Achdiar Redy Setiawan *
Radar Madura, 01 Okt 2017
Seorang perempuan menggenggam silet di tangannya. Di depannya duduk pria yang terikat kedua tangannya. Pelan-pelan, silet itu pun diarahkan pada wajah pria tidak berdaya itu. Sederet kalimat bernada menakut-nakuti pun terlontar. Salah satu yang paling terekam adalah ini: Darah itu merah, Jenderal. Dengan ekspresi penuh kebengisan, lelaki yang disapa ”jenderal’ itu lantas dihadiahi bogem dan siksaan lainnya. Berdarah-darah. Hingga sekarat, dan menjemput ajalnya.
MEMORI tentang salah satu adegan dalam film kolosal besutan Arifin C. Noer bertajuk (Penumpasan) Pengkhianatan G30S/PKI muncul kembali 2017 ini.

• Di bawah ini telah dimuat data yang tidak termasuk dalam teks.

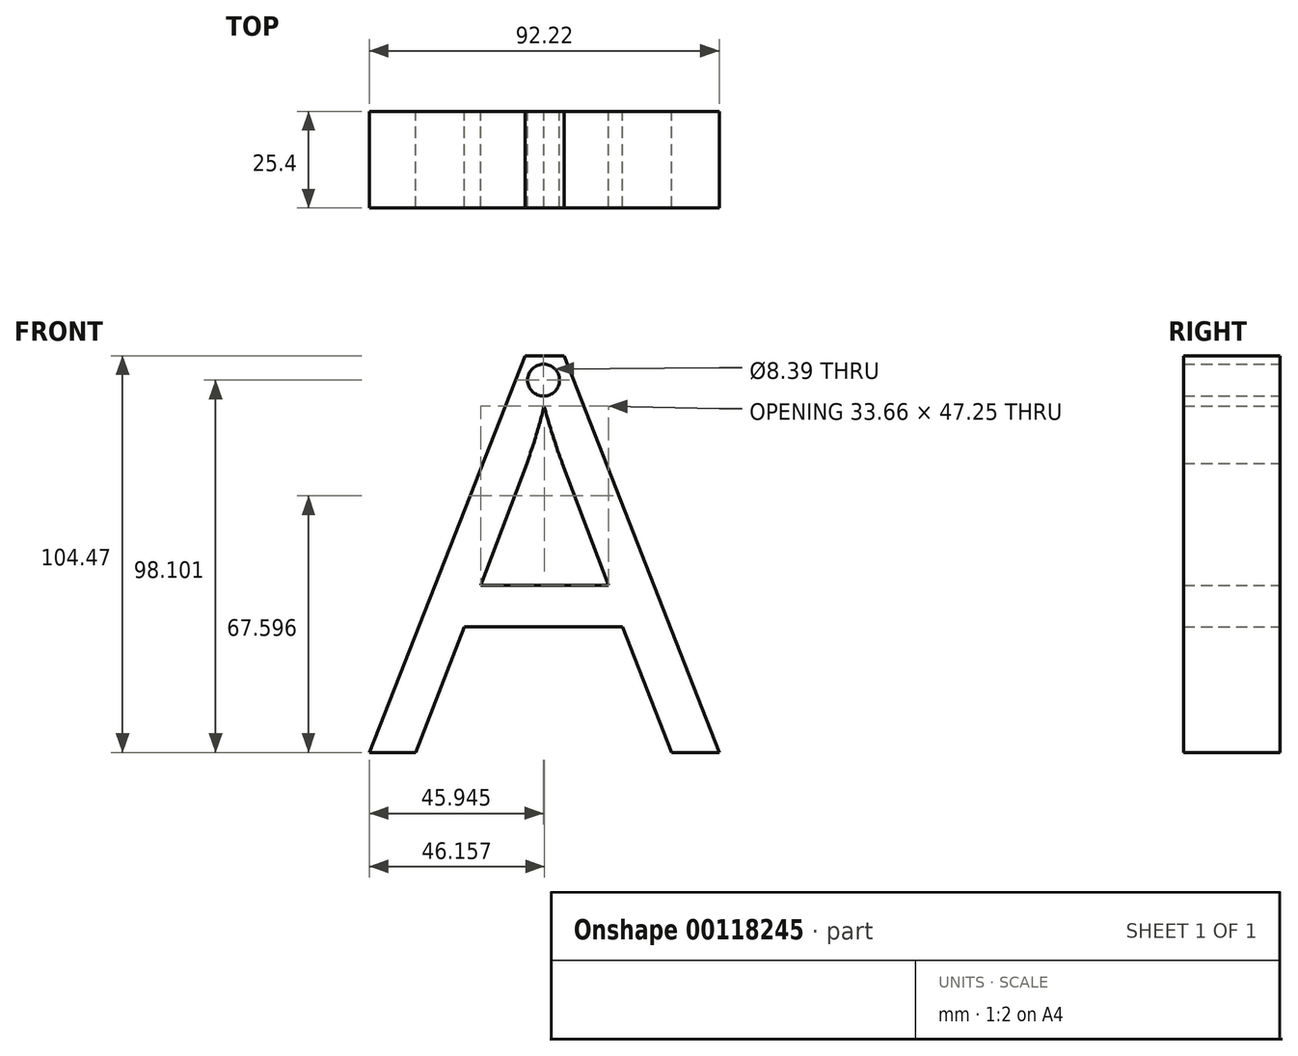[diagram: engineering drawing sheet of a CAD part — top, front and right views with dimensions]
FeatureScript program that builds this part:
annotation { "Feature Type Name" : "Feature", "Feature Type Description" : "" }
export const myFeature = defineFeature(function(context is Context, id is Id, definition is map)
    precondition{}
    {
        {
            var Q0;
            Q0=qCreatedBy(makeId("Front.planeOp"),FACE);
            var sketch = newSketch(context, id + "F0", { "sketchPlane" : qUnion([Q0])});
            skText(sketch, "E0", { "text": "A", "fontName": "OpenSans-Regular.ttf"});
            const initialGuessF0  = {"E0": [-0.05993, -0.04833, 1, 0, 0.10493]};
            skSetInitialGuess(sketch, initialGuessF0);
            skSolve(sketch);
        }
        {
            var Q0;
            Q0 = qSketchRegion(id + "F0", true);
            extrude(context, id + "F1", {"entities" : qUnion([Q0]), "depth" : 25.4 * mm});
        }
        {
            var Q0;
            Q0=qCreatedBy(makeId("Front.planeOp"),FACE);
            var sketch = newSketch(context, id + "F2", { "sketchPlane" : qUnion([Q0])});
            skCircle(sketch, "E1", {"center": v(-13.99, 49.77) * mm, "radius": 4.2 * mm});
            skSolve(sketch);
        }
        {
            var Q0;
            Q0 = qSketchRegion(id + "F2", true);
            extrude(context, id + "F3", {"entities" : qUnion([Q0]), "operationType" : NewBodyOperationType.REMOVE, "depth" : 25.4 * mm});
        }
    });
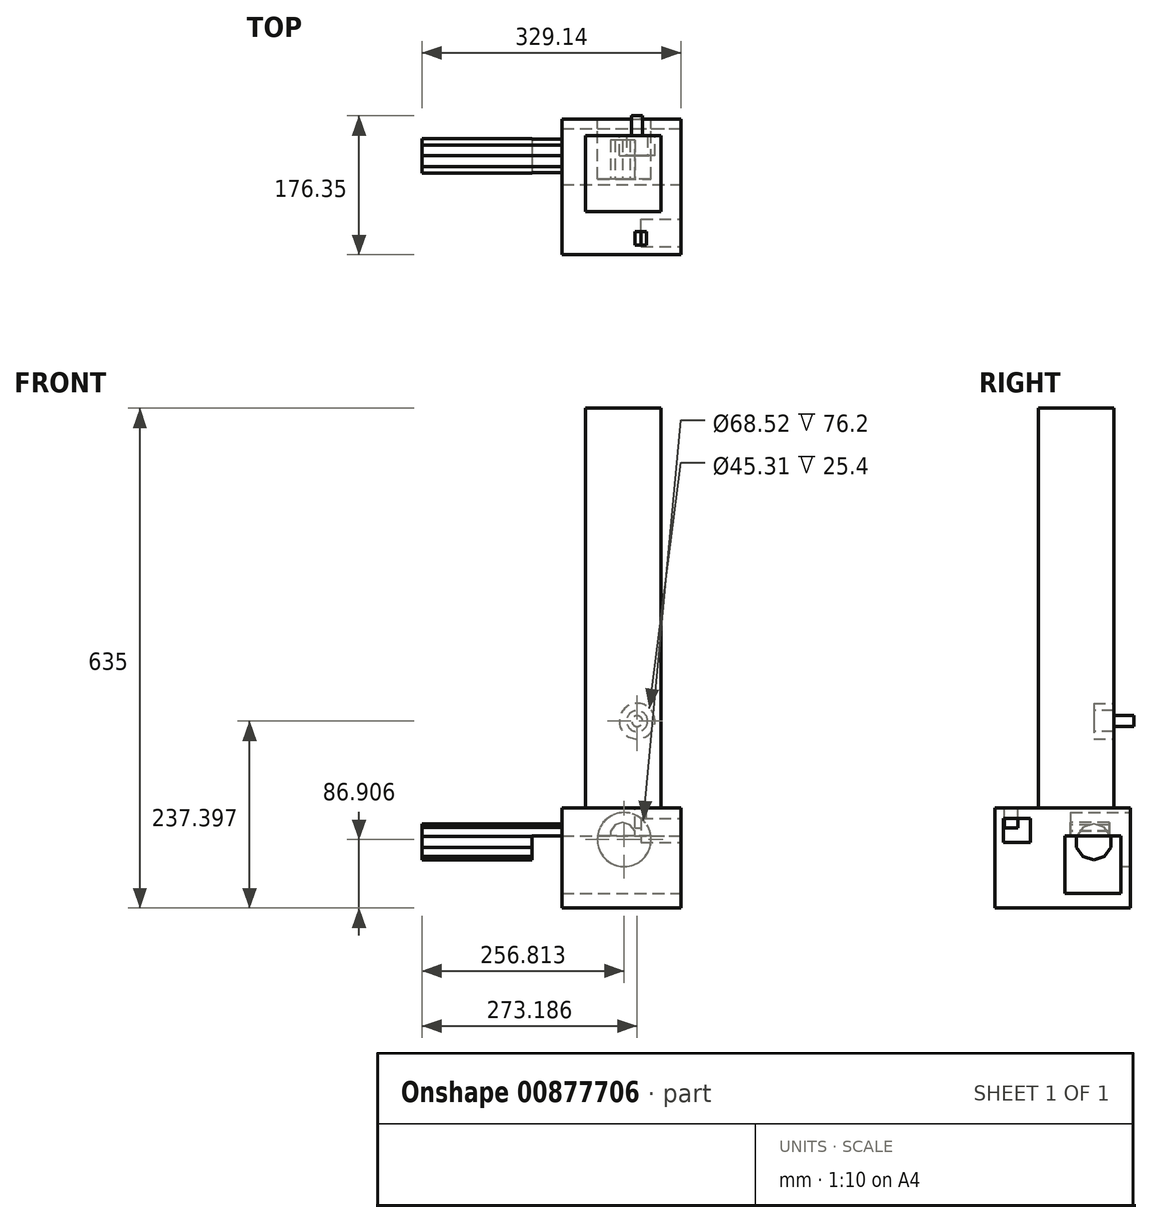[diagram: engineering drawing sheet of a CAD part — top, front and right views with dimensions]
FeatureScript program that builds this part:
annotation { "Feature Type Name" : "Feature", "Feature Type Description" : "" }
export const myFeature = defineFeature(function(context is Context, id is Id, definition is map)
    precondition{}
    {
        {
            var Q0;
            Q0=qCreatedBy(makeId("Top.planeOp"),FACE);
            var sketch = newSketch(context, id + "F0", { "sketchPlane" : qUnion([Q0])});
            skLineSegment(sketch, "E0.bottom", {"start": v(-72.3, 0) * mm, "end": v(79.04, 0) * mm});
            skLineSegment(sketch, "E0.top", {"start": v(-72.3, -172.12) * mm, "end": v(79.04, -172.12) * mm});
            skLineSegment(sketch, "E0.left", {"start": v(-72.3, 0) * mm, "end": v(-72.3, -172.12) * mm});
            skLineSegment(sketch, "E0.right", {"start": v(79.04, 0) * mm, "end": v(79.04, -172.12) * mm});
            skSolve(sketch);
        }
        {
            var Q0;
            Q0 = qSketchRegion(id + "F0", true);
            extrude(context, id + "F1", {"entities" : qUnion([Q0]), "depth" : 127 * mm, "offsetDistance" : 25.4 * mm});
        }
        {
            var Q0;
            Q0=makeQuery(id+"F1.opExtrude","SWEPT_FACE",FACE,{"disambiguationData":[OSD([sQuery(id+"F0.wireOp",EDGE,"E0.right")])]});
            var sketch = newSketch(context, id + "F2", { "sketchPlane" : qUnion([Q0])});
            skSolve(sketch);
        }
        {
            var Q0;
            {var subQ0=sQuery(id+"F0.wireOp",EDGE,"E0.right");Q0=makeQuery(id+"F2.imprint","IMPRINT",FACE,{"disambiguationData":[TD([[makeQuery(id+"F2.imprint","IMPRINT",EDGE,{"derivedFrom":makeQuery(id+"F1.opExtrude","CAP_EDGE",EDGE,{"disambiguationData":[OSD([subQ0])],"isStart":true})}),-1.0]])]});}
            var sketch = newSketch(context, id + "F3", { "sketchPlane" : qUnion([Q0])});
            skLineSegment(sketch, "E1.bottom", {"start": v(-161.63, 113.65) * mm, "end": v(-126.85, 113.65) * mm});
            skLineSegment(sketch, "E1.top", {"start": v(-161.63, 83.34) * mm, "end": v(-126.85, 83.34) * mm});
            skLineSegment(sketch, "E1.left", {"start": v(-161.63, 113.65) * mm, "end": v(-161.63, 83.34) * mm});
            skLineSegment(sketch, "E1.right", {"start": v(-126.85, 113.65) * mm, "end": v(-126.85, 83.34) * mm});
            skSolve(sketch);
        }
        {
            var Q0;
            Q0 = qSketchRegion(id + "F3", true);
            extrude(context, id + "F4", {"entities" : qUnion([Q0]), "operationType" : NewBodyOperationType.REMOVE, "oppositeDirection" : true, "depth" : 50.8 * mm, "offsetDistance" : 25.4 * mm});
        }
        {
            var Q0;
            Q0=makeQuery(id+"F1.opExtrude","CAP_FACE",FACE,{"disambiguationData":[OSD([sQuery(id+"F0.wireOp",EDGE,"E0.bottom"),sQuery(id+"F0.wireOp",EDGE,"E0.top"),sQuery(id+"F0.wireOp",EDGE,"E0.left"),sQuery(id+"F0.wireOp",EDGE,"E0.right")])],"isStart":false});
            var sketch = newSketch(context, id + "F5", { "sketchPlane" : qUnion([Q0])});
            skLineSegment(sketch, "E2.bottom", {"start": v(20.09, -160.3) * mm, "end": v(34.8, -160.3) * mm});
            skLineSegment(sketch, "E2.top", {"start": v(20.09, -142.9) * mm, "end": v(34.8, -142.9) * mm});
            skLineSegment(sketch, "E2.left", {"start": v(20.09, -160.3) * mm, "end": v(20.09, -142.9) * mm});
            skLineSegment(sketch, "E2.right", {"start": v(34.8, -160.3) * mm, "end": v(34.8, -142.9) * mm});
            skSolve(sketch);
        }
        {
            var Q0;
            Q0 = qSketchRegion(id + "F5", true);
            extrude(context, id + "F6", {"entities" : qUnion([Q0]), "operationType" : NewBodyOperationType.REMOVE, "oppositeDirection" : true, "depth" : 25.4 * mm, "offsetDistance" : 25.4 * mm});
        }
        {
            var Q0;
            Q0=makeQuery(id+"F1.opExtrude","SWEPT_FACE",FACE,{"disambiguationData":[OSD([sQuery(id+"F0.wireOp",EDGE,"E0.bottom")])]});
            var sketch = newSketch(context, id + "F7", { "sketchPlane" : qUnion([Q0])});
            skCircle(sketch, "E3", {"center": v(-6.71, 86.9) * mm, "radius": 34.26 * mm});
            skSolve(sketch);
        }
        {
            var Q0;
            Q0 = qSketchRegion(id + "F7", true);
            extrude(context, id + "F8", {"entities" : qUnion([Q0]), "operationType" : NewBodyOperationType.REMOVE, "oppositeDirection" : true, "depth" : 76.2 * mm, "offsetDistance" : 25.4 * mm});
        }
        {
            var Q0;
            Q0=makeQuery(id+"F1.opExtrude","SWEPT_FACE",FACE,{"disambiguationData":[OSD([sQuery(id+"F0.wireOp",EDGE,"E0.left")])]});
            var sketch = newSketch(context, id + "F9", { "sketchPlane" : qUnion([Q0])});
            skCircle(sketch, "E4.cCircle", {"center": v(46.6, 83.78) * mm, "radius": 21.85 * mm, "construction": true});
            skLineSegment(sketch, "E4.0", {"start": v(68.45, 90.88) * mm, "end": v(68.45, 76.69) * mm});
            skLineSegment(sketch, "E4.1", {"start": v(68.45, 76.69) * mm, "end": v(60.1, 65.2) * mm});
            skLineSegment(sketch, "E4.2", {"start": v(60.1, 65.2) * mm, "end": v(46.6, 60.82) * mm});
            skLineSegment(sketch, "E4.3", {"start": v(46.6, 60.82) * mm, "end": v(33.1, 65.2) * mm});
            skLineSegment(sketch, "E4.4", {"start": v(33.1, 65.2) * mm, "end": v(24.76, 76.69) * mm});
            skLineSegment(sketch, "E4.5", {"start": v(24.76, 76.69) * mm, "end": v(24.76, 90.88) * mm});
            skLineSegment(sketch, "E4.6", {"start": v(24.76, 90.88) * mm, "end": v(33.1, 102.37) * mm});
            skLineSegment(sketch, "E4.7", {"start": v(33.1, 102.37) * mm, "end": v(46.6, 106.75) * mm});
            skLineSegment(sketch, "E4.8", {"start": v(46.6, 106.75) * mm, "end": v(60.1, 102.37) * mm});
            skLineSegment(sketch, "E4.9", {"start": v(60.1, 102.37) * mm, "end": v(68.45, 90.88) * mm});
            skPoint(sketch, "E4.0.midPoint", {"position": v(68.45, 83.78) * mm});
            skSolve(sketch);
        }
        {
            var Q0;
            Q0 = qSketchRegion(id + "F9", true);
            extrude(context, id + "F10", {"entities" : qUnion([Q0]), "operationType" : NewBodyOperationType.ADD, "depth" : 177.8 * mm, "offsetDistance" : 25.4 * mm});
        }
        {
            var Q0;
            Q0=makeQuery(id+"F8.boolean.opBoolean","COPY",FACE,{"derivedFrom":makeQuery(id+"F8.opExtrude","CAP_FACE",FACE,{"disambiguationData":[OSD([sQuery(id+"F7.wireOp",EDGE,"E3")])],"isStart":false})});
            var sketch = newSketch(context, id + "F11", { "sketchPlane" : qUnion([Q0])});
            skSolve(sketch);
        }
        {
            var Q0;
            Q0=makeQuery(id+"F11.imprint","IMPRINT",FACE,{"disambiguationData":[TD([[makeQuery(id+"F11.imprint","IMPRINT",EDGE,{"derivedFrom":makeQuery(id+"F8.boolean.opBoolean","COPY",EDGE,{"derivedFrom":makeQuery(id+"F8.opExtrude","CAP_EDGE",EDGE,{"disambiguationData":[OSD([sQuery(id+"F7.wireOp",EDGE,"E3")])],"isStart":false})})}),1.0]])]});
            var sketch = newSketch(context, id + "F12", { "sketchPlane" : qUnion([Q0])});
            skCircle(sketch, "E5.cCircle", {"center": v(-4.71, 92.43) * mm, "radius": 15.57 * mm, "construction": true});
            skLineSegment(sketch, "E5.0", {"start": v(10.8, 87.22) * mm, "end": v(4.77, 79.1) * mm});
            skLineSegment(sketch, "E5.1", {"start": v(4.77, 79.1) * mm, "end": v(-4.88, 76.07) * mm});
            skLineSegment(sketch, "E5.2", {"start": v(-4.88, 76.07) * mm, "end": v(-14.47, 79.29) * mm});
            skLineSegment(sketch, "E5.3", {"start": v(-14.47, 79.29) * mm, "end": v(-20.33, 87.53) * mm});
            skLineSegment(sketch, "E5.4", {"start": v(-20.33, 87.53) * mm, "end": v(-20.23, 97.65) * mm});
            skLineSegment(sketch, "E5.5", {"start": v(-20.23, 97.65) * mm, "end": v(-14.2, 105.77) * mm});
            skLineSegment(sketch, "E5.6", {"start": v(-14.2, 105.77) * mm, "end": v(-4.55, 108.8) * mm});
            skLineSegment(sketch, "E5.7", {"start": v(-4.55, 108.8) * mm, "end": v(5.04, 105.58) * mm});
            skLineSegment(sketch, "E5.8", {"start": v(5.04, 105.58) * mm, "end": v(10.9, 97.33) * mm});
            skLineSegment(sketch, "E5.9", {"start": v(10.9, 97.33) * mm, "end": v(10.8, 87.22) * mm});
            skPoint(sketch, "E5.0.midPoint", {"position": v(7.79, 83.15) * mm});
            skSolve(sketch);
        }
        {
            var Q0;
            Q0 = qSketchRegion(id + "F12", true);
            extrude(context, id + "F13", {"entities" : qUnion([Q0]), "operationType" : NewBodyOperationType.ADD, "depth" : 49.28 * mm, "offsetDistance" : 25.4 * mm});
        }
        {
            var Q0;
            {var subQ0=sQuery(id+"F0.wireOp",EDGE,"E0.right");Q0=makeQuery(id+"F2.imprint","IMPRINT",FACE,{"disambiguationData":[TD([[makeQuery(id+"F2.imprint","IMPRINT",EDGE,{"derivedFrom":makeQuery(id+"F1.opExtrude","CAP_EDGE",EDGE,{"disambiguationData":[OSD([subQ0])],"isStart":true})}),-1.0]])]});}
            var sketch = newSketch(context, id + "F14", { "sketchPlane" : qUnion([Q0])});
            skLineSegment(sketch, "E6.bottom", {"start": v(-83.3, 91.72) * mm, "end": v(-12.11, 91.72) * mm});
            skLineSegment(sketch, "E6.top", {"start": v(-83.3, 18.56) * mm, "end": v(-12.11, 18.56) * mm});
            skLineSegment(sketch, "E6.left", {"start": v(-83.3, 91.72) * mm, "end": v(-83.3, 18.56) * mm});
            skLineSegment(sketch, "E6.right", {"start": v(-12.11, 91.72) * mm, "end": v(-12.11, 18.56) * mm});
            skSolve(sketch);
        }
        {
            var Q0;
            Q0 = qSketchRegion(id + "F14", true);
            extrude(context, id + "F15", {"entities" : qUnion([Q0]), "operationType" : NewBodyOperationType.REMOVE, "oppositeDirection" : true, "depth" : 189.39 * mm, "offsetDistance" : 25.4 * mm});
        }
        {
            var Q0;
            Q0=makeQuery(id+"F1.opExtrude","CAP_FACE",FACE,{"disambiguationData":[OSD([sQuery(id+"F0.wireOp",EDGE,"E0.bottom"),sQuery(id+"F0.wireOp",EDGE,"E0.top"),sQuery(id+"F0.wireOp",EDGE,"E0.left"),sQuery(id+"F0.wireOp",EDGE,"E0.right")])],"isStart":false});
            var sketch = newSketch(context, id + "F16", { "sketchPlane" : qUnion([Q0])});
            skLineSegment(sketch, "E7.bottom", {"start": v(-42.27, -21.17) * mm, "end": v(53.23, -21.17) * mm});
            skLineSegment(sketch, "E7.top", {"start": v(-42.27, -117.19) * mm, "end": v(53.23, -117.19) * mm});
            skLineSegment(sketch, "E7.left", {"start": v(-42.27, -21.17) * mm, "end": v(-42.27, -117.19) * mm});
            skLineSegment(sketch, "E7.right", {"start": v(53.23, -21.17) * mm, "end": v(53.23, -117.19) * mm});
            skSolve(sketch);
        }
        {
            var Q0;
            Q0 = qSketchRegion(id + "F16", true);
            extrude(context, id + "F17", {"entities" : qUnion([Q0]), "operationType" : NewBodyOperationType.ADD, "depth" : 508 * mm, "offsetDistance" : 25.4 * mm});
        }
        {
            var Q0;
            Q0=makeQuery(id+"F17.opExtrude","SWEPT_FACE",FACE,{"disambiguationData":[OSD([sQuery(id+"F16.wireOp",EDGE,"E7.bottom")])]});
            var sketch = newSketch(context, id + "F18", { "sketchPlane" : qUnion([Q0])});
            skCircle(sketch, "E8", {"center": v(-23.09, 237.4) * mm, "radius": 22.66 * mm});
            skSolve(sketch);
        }
        {
            var Q0;
            Q0 = qSketchRegion(id + "F18", true);
            extrude(context, id + "F19", {"entities" : qUnion([Q0]), "operationType" : NewBodyOperationType.REMOVE, "oppositeDirection" : true, "depth" : 25.4 * mm, "offsetDistance" : 25.4 * mm});
        }
        {
            var Q0;
            Q0=makeQuery(id+"F19.boolean.opBoolean","COPY",FACE,{"derivedFrom":makeQuery(id+"F19.opExtrude","CAP_FACE",FACE,{"disambiguationData":[OSD([sQuery(id+"F18.wireOp",EDGE,"E8")])],"isStart":false})});
            var sketch = newSketch(context, id + "F20", { "sketchPlane" : qUnion([Q0])});
            skCircle(sketch, "E9", {"center": v(-23.09, 237.4) * mm, "radius": 12.5 * mm});
            skSolve(sketch);
        }
        {
            var Q0;
            Q0 = qSketchRegion(id + "F20", true);
            extrude(context, id + "F21", {"entities" : qUnion([Q0]), "operationType" : NewBodyOperationType.ADD, "oppositeDirection" : true, "depth" : 25.4 * mm, "offsetDistance" : 25.4 * mm});
        }
        {
            var Q0;
            Q0=makeQuery(id+"F19.boolean.opBoolean","COPY",FACE,{"derivedFrom":makeQuery(id+"F19.opExtrude","CAP_FACE",FACE,{"disambiguationData":[OSD([sQuery(id+"F18.wireOp",EDGE,"E8")])],"isStart":false})});
            var sketch = newSketch(context, id + "F22", { "sketchPlane" : qUnion([Q0])});
            skCircle(sketch, "E10", {"center": v(-23.09, 237.4) * mm, "radius": 13.34 * mm});
            skSolve(sketch);
        }
        {
            var Q0;
            Q0 = qSketchRegion(id + "F22", true);
            extrude(context, id + "F23", {"entities" : qUnion([Q0]), "operationType" : NewBodyOperationType.ADD, "depth" : 25.4 * mm, "offsetDistance" : 25.4 * mm});
        }
        {
            var Q0;
            Q0=makeQuery(id+"F23.opExtrude","CAP_FACE",FACE,{"disambiguationData":[OSD([sQuery(id+"F22.wireOp",EDGE,"E10")])],"isStart":false});
            var sketch = newSketch(context, id + "F24", { "sketchPlane" : qUnion([Q0])});
            skCircle(sketch, "E11", {"center": v(-23.09, 237.4) * mm, "radius": 6.92 * mm});
            skSolve(sketch);
        }
        {
            var Q0;
            Q0 = qSketchRegion(id + "F24", true);
            extrude(context, id + "F25", {"entities" : qUnion([Q0]), "operationType" : NewBodyOperationType.ADD, "depth" : 25.4 * mm, "offsetDistance" : 25.4 * mm});
        }
    });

Semua bermula ketika Panglima TNI Jenderal Gatot Nurmantyo menginstruksikan memutar film ini. Acara nonton bareng pun bermunculan di beberapa tempat. Semenjak Orde Baru di bawah rezim 32 tahun Presiden Soeharto tumbang 1998, pemutaran film ini absen menyapa rakyat Indonesia.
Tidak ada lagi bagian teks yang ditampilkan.